Community reinvestment is our path to the regenerative economy we need. But unlike fossil fuel divestment, community reinvestment is not a guarantee. We know the fossil fuel economy will continue to crumble and institutions will continue to divest to save their profits. Sure there’s no guarantee that institutions will divest in time to actually make a difference — I can guarantee you that my alma mater, the University of Pittsburgh, will wait until the very last minute to discard their fossil fuel assets, and even then it will be a ten year process. But all that said, we know fossil fuel divestment will happen — the real question is what happens next with that capital.
It is in reinvestment that our movement has an opportunity to make concrete steps to realize a just, regenerative future we all so desperately want and need. In the Climate Justice Alliance’s just transition framework moving from an extractive economy to a regenerative one requires “divesting from their power and investing in ours”. Reinvestment is an opportunity to actively build a new world that fossil fuel divestment campaigns are fighting for. We know we are in this for the long haul and this will be a long fight. But it will be even longer if we view fossil fuel divestment as a victory and let up the pressure before that money gets reinvested.
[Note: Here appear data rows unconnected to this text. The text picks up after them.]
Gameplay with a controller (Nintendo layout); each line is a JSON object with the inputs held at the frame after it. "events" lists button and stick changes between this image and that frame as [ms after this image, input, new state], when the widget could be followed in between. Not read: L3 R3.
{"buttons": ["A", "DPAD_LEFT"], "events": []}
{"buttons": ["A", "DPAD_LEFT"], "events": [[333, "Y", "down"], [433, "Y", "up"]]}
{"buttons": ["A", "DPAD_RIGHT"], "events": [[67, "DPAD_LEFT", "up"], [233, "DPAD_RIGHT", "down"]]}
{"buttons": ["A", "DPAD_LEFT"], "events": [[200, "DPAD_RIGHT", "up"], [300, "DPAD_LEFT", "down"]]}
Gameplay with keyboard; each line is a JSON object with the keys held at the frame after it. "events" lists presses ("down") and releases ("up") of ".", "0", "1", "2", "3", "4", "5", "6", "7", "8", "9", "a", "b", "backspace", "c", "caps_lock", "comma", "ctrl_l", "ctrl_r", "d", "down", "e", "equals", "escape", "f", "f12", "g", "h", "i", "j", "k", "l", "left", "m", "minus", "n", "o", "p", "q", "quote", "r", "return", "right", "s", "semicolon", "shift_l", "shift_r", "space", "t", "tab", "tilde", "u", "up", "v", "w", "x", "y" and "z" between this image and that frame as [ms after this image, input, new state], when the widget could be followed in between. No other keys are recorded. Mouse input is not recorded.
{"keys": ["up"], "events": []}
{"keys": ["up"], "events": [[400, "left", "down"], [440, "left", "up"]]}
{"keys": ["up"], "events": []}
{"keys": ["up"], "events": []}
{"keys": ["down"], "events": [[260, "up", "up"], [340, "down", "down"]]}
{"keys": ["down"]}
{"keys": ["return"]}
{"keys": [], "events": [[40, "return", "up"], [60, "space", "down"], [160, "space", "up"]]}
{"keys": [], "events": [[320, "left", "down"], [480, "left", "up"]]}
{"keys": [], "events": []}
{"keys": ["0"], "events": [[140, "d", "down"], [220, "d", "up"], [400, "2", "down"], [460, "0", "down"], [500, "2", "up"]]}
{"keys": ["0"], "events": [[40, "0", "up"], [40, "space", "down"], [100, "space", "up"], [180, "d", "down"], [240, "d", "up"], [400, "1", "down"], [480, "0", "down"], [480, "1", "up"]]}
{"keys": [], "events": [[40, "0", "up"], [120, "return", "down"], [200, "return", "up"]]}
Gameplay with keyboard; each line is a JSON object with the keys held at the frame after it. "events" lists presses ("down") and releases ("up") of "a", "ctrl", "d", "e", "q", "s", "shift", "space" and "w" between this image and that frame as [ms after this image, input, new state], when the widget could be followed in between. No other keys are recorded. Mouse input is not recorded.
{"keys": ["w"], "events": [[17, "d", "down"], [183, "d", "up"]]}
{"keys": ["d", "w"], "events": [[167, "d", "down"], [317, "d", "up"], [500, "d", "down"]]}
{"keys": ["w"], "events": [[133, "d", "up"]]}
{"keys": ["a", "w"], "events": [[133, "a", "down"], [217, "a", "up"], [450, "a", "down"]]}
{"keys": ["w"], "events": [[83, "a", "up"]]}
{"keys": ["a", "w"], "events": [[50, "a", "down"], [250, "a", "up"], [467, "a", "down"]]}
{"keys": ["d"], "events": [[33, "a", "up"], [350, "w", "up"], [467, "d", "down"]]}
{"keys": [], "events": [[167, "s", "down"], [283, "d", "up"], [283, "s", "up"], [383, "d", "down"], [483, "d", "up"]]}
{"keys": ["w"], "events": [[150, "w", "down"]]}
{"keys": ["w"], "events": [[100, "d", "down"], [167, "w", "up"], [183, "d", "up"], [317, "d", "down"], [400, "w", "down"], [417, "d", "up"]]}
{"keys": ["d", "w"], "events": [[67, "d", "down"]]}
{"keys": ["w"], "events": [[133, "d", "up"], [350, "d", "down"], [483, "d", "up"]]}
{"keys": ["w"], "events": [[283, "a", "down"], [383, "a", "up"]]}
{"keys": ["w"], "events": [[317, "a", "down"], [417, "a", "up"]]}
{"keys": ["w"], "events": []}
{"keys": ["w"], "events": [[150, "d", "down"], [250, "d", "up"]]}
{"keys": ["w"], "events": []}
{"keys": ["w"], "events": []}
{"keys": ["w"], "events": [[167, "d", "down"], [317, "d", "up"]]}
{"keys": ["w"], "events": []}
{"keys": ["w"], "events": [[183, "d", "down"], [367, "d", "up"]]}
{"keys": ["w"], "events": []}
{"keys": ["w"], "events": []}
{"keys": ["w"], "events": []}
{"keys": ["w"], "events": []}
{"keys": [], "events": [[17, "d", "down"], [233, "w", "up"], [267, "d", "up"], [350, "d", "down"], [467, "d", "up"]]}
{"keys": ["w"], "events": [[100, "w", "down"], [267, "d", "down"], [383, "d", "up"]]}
And at the end of the day reinvestment is just one tactic in our fight. We are still careening towards worsening climate catastrophe at breakneck speed. Our liberation can not rely solely on shifting the decisions of institutions. Our theory of change cannot reinforce the notion that change comes from the top down, that appealing to the conscious of our oppressors is ever successful, that we *need* an individual with institutionalized power to create this change. We must hold tight to the knowledge that our power, our collective power, is what will win us these fights.
So what am I saying? I’m saying we have to do more. We do not have time to wait and wait for fossil fuel divestment and we can not simply celebrate fossil fuel divestment at face value. We have to fight for reinvestment but we can not limit ourselves to the pace of university bureaucracy. We can not afford to limit our organizing to working within the institution.
It’s time to shut sh*t down.
And to the university administrators and bureaucrats who have made it this far, to the university employees who mocked student organizers for taking airplanes while demanding divestment, to the university financial officers who have told students they don’t know what they’re talking about, to the members of university upper administration who have said fossil fuel divestment at their one college or university wouldn’t matter — this isn’t for you. I’m not agreeing with you. If you think I am, read this again.